• **Assignment**
The response must contain every line from the records below that has "linejoin".

··· Record extracts

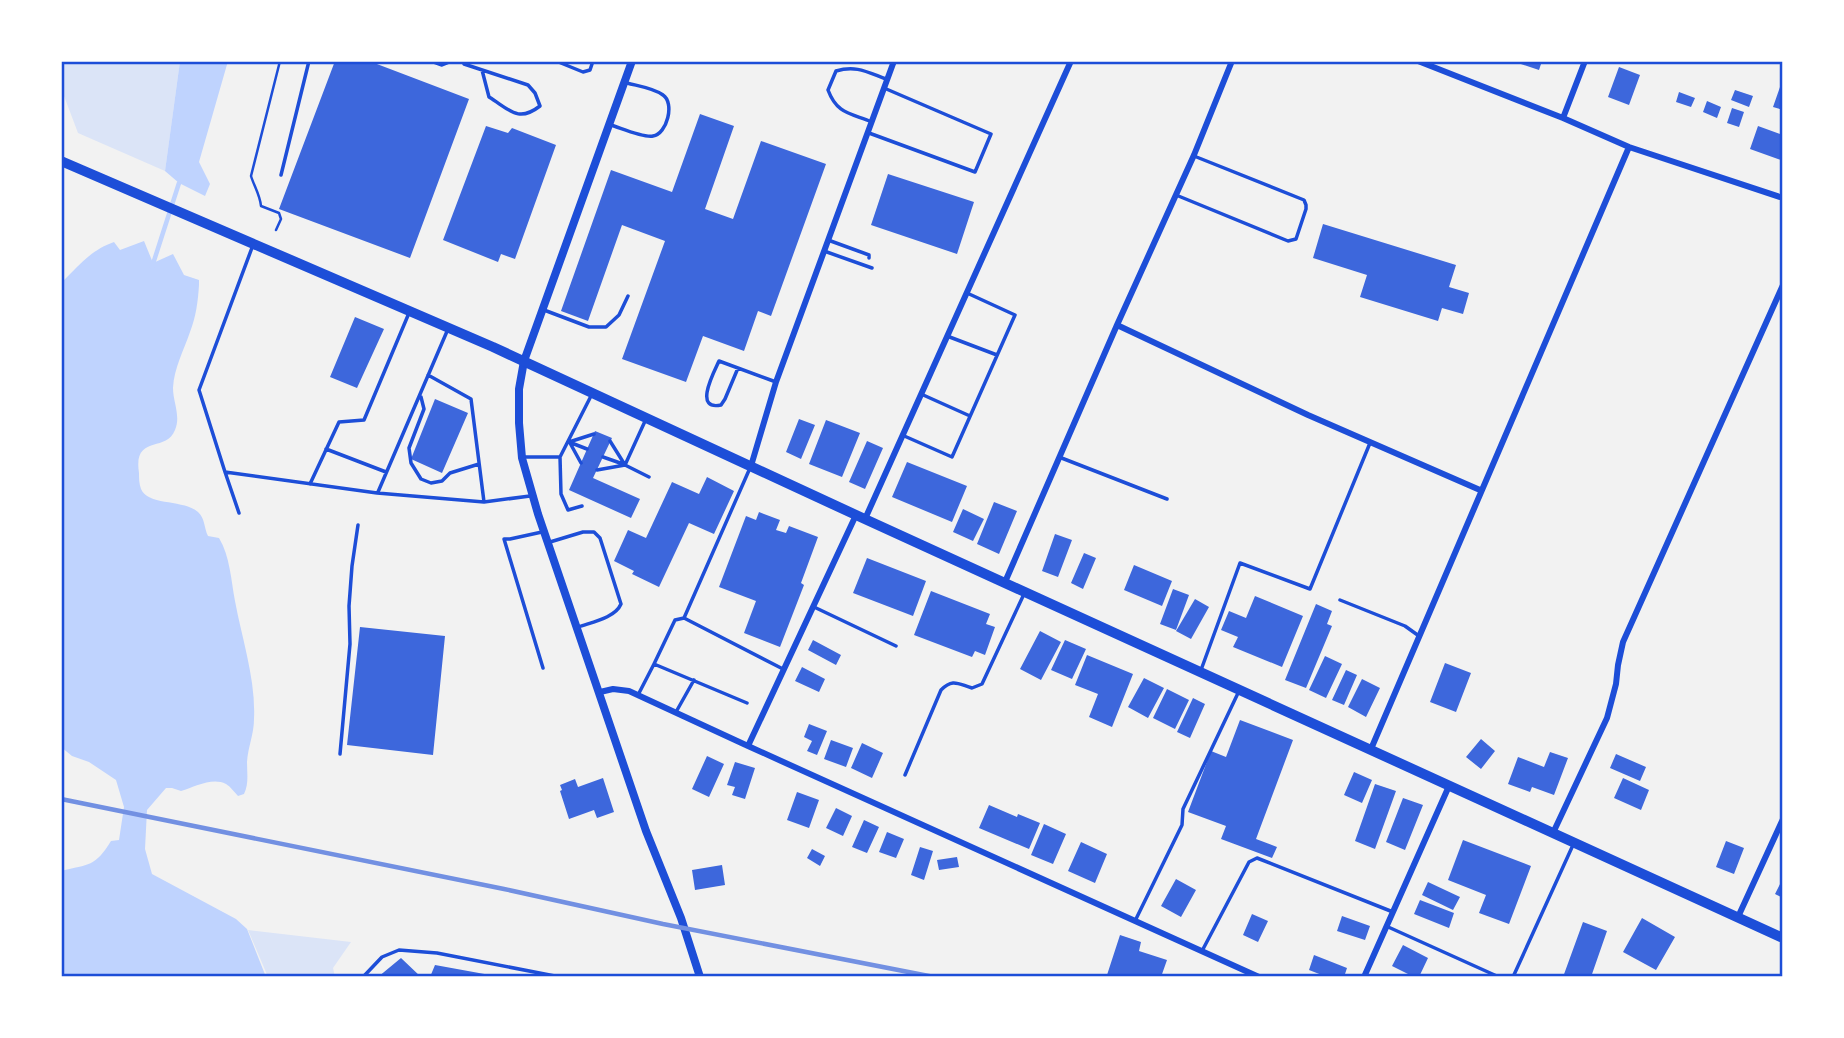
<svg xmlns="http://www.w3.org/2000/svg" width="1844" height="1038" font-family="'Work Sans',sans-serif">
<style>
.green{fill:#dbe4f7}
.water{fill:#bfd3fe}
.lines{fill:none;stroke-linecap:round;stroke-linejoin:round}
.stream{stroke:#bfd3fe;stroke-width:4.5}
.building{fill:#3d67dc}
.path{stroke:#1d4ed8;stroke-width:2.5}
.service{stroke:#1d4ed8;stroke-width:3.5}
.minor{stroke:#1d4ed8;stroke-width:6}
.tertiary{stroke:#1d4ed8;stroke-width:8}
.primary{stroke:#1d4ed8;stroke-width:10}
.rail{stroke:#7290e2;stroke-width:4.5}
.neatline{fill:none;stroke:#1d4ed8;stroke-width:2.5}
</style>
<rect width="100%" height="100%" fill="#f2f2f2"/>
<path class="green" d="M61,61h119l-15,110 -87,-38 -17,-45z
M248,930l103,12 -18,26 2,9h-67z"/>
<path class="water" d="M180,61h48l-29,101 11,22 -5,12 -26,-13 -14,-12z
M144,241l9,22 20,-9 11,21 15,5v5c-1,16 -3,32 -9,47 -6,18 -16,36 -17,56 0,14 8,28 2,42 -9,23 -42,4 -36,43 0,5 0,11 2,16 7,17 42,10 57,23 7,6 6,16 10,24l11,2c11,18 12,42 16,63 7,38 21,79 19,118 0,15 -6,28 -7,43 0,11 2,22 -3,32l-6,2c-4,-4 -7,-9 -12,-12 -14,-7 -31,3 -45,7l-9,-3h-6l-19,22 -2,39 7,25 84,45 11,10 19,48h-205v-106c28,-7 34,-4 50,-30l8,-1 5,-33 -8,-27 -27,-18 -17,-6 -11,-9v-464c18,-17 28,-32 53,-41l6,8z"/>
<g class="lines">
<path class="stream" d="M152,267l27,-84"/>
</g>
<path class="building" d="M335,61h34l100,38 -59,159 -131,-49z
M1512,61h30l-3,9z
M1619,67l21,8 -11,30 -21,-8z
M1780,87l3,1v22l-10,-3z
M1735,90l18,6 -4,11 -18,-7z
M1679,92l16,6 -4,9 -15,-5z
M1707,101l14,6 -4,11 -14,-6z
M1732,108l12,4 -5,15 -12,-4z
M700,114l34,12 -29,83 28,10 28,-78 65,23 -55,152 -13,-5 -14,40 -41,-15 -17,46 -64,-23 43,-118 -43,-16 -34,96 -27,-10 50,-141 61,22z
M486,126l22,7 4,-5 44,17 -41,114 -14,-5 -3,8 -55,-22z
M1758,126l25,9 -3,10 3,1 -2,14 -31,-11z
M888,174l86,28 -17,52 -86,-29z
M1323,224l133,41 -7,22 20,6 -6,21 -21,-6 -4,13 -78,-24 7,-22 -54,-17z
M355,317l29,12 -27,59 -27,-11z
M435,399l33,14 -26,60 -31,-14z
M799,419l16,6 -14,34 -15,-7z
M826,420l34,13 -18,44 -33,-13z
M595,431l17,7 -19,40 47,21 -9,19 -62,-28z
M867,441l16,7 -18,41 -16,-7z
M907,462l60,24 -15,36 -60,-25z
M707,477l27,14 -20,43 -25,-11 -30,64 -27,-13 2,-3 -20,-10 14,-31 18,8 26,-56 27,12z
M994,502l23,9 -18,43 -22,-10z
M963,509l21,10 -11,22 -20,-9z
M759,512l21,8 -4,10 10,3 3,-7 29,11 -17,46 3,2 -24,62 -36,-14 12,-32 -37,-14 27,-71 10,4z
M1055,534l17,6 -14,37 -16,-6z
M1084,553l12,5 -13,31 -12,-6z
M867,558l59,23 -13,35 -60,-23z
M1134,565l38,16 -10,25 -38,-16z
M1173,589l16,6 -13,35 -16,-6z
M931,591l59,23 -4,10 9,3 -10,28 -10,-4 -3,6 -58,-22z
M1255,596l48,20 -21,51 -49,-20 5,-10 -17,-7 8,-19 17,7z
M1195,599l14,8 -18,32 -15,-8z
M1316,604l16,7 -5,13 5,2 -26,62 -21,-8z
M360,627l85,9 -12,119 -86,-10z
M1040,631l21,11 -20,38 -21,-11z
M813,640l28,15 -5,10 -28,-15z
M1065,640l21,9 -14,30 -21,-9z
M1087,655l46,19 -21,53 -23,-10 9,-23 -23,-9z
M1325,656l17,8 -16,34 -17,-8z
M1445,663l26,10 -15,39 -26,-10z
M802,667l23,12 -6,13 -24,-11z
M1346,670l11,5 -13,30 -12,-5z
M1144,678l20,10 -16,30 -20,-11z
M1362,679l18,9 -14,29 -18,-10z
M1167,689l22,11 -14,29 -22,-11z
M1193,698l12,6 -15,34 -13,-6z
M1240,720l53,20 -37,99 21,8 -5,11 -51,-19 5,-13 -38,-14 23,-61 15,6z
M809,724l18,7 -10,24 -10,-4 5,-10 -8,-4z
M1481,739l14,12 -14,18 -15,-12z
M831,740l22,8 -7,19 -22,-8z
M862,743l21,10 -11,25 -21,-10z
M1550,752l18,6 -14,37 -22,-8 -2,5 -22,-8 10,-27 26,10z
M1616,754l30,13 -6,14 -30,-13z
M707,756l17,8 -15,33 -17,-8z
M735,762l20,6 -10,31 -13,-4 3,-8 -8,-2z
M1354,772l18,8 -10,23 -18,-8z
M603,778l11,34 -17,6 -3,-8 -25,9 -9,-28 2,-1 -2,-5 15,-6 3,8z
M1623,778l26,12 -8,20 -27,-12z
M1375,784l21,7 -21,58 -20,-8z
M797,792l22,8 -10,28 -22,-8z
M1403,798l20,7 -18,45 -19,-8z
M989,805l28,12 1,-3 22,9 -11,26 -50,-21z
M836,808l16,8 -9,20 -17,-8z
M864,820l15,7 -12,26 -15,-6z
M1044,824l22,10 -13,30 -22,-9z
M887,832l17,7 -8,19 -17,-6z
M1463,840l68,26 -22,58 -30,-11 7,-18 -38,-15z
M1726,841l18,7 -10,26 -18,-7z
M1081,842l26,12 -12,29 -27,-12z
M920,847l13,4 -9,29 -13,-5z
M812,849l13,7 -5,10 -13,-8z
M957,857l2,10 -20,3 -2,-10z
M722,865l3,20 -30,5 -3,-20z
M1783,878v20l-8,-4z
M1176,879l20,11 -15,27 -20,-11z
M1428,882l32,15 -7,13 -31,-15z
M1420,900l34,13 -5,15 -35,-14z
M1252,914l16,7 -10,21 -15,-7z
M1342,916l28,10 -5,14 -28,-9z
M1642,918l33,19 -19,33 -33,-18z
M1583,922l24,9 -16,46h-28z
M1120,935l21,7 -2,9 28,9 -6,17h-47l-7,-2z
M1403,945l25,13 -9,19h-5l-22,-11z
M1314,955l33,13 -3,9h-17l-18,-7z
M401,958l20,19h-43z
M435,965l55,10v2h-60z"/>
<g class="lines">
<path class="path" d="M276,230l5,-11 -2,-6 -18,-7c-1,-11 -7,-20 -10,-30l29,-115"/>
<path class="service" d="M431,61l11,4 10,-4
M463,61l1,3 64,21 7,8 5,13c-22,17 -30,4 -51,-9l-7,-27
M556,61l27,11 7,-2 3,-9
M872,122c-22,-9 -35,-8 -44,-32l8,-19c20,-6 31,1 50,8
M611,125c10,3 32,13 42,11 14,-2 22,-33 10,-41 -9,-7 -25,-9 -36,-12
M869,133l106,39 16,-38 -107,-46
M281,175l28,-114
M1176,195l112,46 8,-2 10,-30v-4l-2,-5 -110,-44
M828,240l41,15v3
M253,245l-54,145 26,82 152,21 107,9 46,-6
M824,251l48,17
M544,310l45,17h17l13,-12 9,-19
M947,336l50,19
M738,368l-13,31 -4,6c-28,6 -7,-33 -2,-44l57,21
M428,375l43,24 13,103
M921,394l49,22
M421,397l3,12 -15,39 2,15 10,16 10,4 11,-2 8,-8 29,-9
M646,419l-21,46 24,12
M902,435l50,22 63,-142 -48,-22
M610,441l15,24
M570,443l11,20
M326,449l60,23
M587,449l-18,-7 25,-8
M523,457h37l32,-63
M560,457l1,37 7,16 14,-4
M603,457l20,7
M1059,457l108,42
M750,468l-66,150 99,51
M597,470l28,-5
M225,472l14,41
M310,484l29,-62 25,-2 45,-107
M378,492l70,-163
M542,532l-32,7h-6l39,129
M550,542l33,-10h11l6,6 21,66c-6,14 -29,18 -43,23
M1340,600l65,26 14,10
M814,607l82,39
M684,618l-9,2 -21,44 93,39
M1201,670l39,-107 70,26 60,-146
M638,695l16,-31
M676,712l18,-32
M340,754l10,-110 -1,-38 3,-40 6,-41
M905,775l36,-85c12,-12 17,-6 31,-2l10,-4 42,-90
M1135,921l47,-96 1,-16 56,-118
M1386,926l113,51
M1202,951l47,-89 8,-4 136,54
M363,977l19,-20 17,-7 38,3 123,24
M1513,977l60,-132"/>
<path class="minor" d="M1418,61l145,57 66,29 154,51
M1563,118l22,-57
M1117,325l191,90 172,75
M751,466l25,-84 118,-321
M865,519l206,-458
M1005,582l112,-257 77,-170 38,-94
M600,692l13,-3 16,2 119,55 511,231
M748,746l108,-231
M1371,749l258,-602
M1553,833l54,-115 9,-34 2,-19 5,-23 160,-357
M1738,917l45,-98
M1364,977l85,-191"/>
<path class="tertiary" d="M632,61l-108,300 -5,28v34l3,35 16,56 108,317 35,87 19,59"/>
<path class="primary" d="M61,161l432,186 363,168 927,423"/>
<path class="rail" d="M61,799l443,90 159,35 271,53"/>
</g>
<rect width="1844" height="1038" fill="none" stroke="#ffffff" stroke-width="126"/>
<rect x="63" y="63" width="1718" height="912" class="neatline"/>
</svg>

······
··· Record extracts

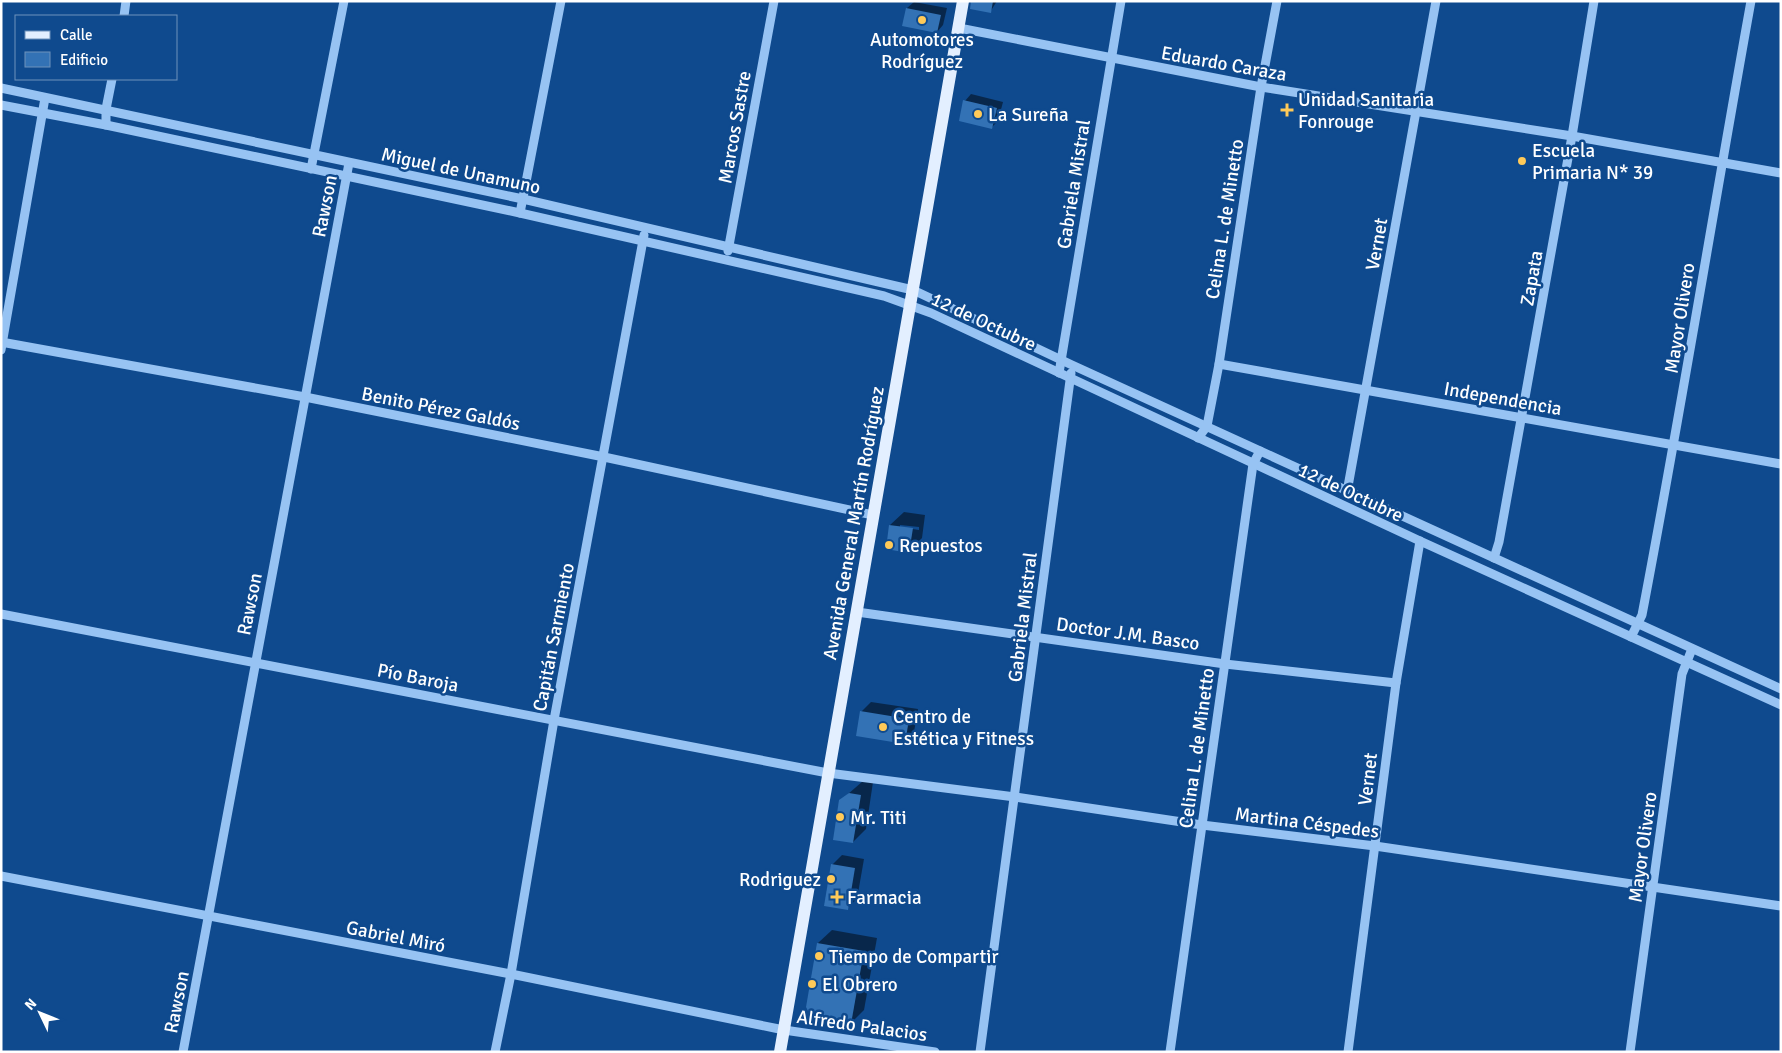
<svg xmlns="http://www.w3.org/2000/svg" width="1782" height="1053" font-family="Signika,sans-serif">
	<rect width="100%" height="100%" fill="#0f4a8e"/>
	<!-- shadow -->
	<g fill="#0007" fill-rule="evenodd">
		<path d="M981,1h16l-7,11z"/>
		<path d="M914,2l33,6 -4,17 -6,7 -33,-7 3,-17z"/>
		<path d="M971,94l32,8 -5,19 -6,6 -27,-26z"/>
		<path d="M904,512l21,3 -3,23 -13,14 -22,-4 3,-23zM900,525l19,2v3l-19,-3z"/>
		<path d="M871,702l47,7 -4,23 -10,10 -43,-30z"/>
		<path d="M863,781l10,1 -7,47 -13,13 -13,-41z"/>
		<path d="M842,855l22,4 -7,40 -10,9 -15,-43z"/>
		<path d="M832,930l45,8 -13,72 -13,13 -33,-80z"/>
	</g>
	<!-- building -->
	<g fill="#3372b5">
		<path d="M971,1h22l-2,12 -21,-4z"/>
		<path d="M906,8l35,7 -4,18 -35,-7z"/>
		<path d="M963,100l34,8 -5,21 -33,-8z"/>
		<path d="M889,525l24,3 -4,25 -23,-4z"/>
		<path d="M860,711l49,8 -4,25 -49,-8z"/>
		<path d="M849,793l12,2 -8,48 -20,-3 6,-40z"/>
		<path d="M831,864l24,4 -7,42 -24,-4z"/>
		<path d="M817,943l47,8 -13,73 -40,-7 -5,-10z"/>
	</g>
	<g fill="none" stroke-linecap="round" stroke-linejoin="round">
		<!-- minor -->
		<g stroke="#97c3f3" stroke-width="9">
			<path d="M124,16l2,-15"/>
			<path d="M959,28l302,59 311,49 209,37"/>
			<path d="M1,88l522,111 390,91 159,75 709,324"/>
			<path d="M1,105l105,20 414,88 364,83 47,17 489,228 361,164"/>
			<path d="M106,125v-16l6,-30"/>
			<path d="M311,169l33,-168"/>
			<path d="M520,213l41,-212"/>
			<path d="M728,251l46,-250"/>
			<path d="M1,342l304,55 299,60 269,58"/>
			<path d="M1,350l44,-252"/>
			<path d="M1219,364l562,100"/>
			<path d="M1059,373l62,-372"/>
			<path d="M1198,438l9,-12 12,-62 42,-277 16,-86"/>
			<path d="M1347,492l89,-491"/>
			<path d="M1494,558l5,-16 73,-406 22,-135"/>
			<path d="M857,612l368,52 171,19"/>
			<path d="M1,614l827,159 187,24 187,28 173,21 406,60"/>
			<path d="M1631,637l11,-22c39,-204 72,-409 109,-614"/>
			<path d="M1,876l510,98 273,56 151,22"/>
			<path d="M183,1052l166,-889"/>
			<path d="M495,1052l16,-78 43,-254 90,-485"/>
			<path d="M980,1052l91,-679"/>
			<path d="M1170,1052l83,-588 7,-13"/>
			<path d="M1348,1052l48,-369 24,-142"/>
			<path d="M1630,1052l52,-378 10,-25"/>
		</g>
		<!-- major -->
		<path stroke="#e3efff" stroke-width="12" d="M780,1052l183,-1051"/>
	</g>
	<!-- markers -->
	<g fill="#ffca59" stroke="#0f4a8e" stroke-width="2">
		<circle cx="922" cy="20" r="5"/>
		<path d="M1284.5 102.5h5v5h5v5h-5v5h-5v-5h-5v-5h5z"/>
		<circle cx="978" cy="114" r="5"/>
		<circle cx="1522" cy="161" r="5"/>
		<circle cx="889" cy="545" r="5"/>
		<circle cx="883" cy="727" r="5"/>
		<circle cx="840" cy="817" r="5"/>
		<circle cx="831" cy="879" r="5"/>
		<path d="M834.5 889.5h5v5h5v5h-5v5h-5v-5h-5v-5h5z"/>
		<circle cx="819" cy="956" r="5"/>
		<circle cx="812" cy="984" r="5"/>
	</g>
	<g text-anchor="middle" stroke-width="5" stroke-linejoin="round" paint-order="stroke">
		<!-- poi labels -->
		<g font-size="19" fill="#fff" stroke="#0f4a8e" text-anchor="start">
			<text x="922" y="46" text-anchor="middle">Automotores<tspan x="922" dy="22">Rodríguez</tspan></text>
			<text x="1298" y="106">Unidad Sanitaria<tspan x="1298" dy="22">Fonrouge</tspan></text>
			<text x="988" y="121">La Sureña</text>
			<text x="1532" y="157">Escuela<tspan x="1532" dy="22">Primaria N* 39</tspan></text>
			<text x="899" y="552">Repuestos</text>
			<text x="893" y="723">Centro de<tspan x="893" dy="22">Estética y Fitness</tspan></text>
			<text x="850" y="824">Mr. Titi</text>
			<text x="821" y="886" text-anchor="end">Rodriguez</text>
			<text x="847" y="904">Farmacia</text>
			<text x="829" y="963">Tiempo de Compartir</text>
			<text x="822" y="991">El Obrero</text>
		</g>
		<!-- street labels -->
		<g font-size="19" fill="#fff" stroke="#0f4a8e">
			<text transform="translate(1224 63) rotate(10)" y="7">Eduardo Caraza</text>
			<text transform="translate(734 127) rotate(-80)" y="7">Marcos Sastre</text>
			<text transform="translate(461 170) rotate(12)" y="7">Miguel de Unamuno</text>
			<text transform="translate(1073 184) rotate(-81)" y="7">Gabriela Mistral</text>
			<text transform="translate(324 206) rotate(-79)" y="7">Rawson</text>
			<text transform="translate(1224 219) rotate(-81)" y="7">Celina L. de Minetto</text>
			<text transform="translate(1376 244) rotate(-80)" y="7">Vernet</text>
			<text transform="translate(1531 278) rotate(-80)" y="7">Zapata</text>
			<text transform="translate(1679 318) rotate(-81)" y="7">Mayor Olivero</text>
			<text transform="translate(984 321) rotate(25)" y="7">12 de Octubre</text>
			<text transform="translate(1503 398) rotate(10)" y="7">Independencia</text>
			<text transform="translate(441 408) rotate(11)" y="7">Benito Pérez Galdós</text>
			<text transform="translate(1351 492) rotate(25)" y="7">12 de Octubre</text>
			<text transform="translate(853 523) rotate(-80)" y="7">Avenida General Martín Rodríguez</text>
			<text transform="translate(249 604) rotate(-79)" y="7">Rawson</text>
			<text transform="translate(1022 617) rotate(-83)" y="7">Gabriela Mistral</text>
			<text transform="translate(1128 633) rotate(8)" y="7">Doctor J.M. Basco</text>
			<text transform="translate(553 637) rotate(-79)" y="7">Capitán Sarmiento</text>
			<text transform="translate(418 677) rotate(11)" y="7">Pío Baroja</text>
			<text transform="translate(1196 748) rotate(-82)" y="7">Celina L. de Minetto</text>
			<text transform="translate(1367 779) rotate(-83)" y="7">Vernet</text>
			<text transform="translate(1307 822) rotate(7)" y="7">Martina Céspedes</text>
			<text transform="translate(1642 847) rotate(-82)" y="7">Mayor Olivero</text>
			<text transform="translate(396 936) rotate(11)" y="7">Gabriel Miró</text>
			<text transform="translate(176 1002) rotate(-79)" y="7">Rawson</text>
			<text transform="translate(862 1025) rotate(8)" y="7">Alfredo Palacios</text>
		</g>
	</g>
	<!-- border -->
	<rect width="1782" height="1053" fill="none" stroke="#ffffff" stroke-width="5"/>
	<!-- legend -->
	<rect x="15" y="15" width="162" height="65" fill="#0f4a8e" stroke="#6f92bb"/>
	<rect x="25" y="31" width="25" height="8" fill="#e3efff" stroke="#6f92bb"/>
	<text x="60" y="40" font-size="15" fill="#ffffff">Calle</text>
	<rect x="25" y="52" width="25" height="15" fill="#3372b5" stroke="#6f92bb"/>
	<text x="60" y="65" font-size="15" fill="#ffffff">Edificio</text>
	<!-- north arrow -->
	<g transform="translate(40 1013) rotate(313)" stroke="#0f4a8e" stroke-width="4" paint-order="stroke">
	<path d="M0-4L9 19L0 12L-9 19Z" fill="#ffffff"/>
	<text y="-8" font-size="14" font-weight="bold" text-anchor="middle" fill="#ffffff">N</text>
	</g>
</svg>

······

• **Response area**
.lines{fill:none;stroke-linecap:round;stroke-linejoin:round}
	<g fill="none" stroke-linecap="round" stroke-linejoin="round">
	<g text-anchor="middle" stroke-width="5" stroke-linejoin="round" paint-order="stroke">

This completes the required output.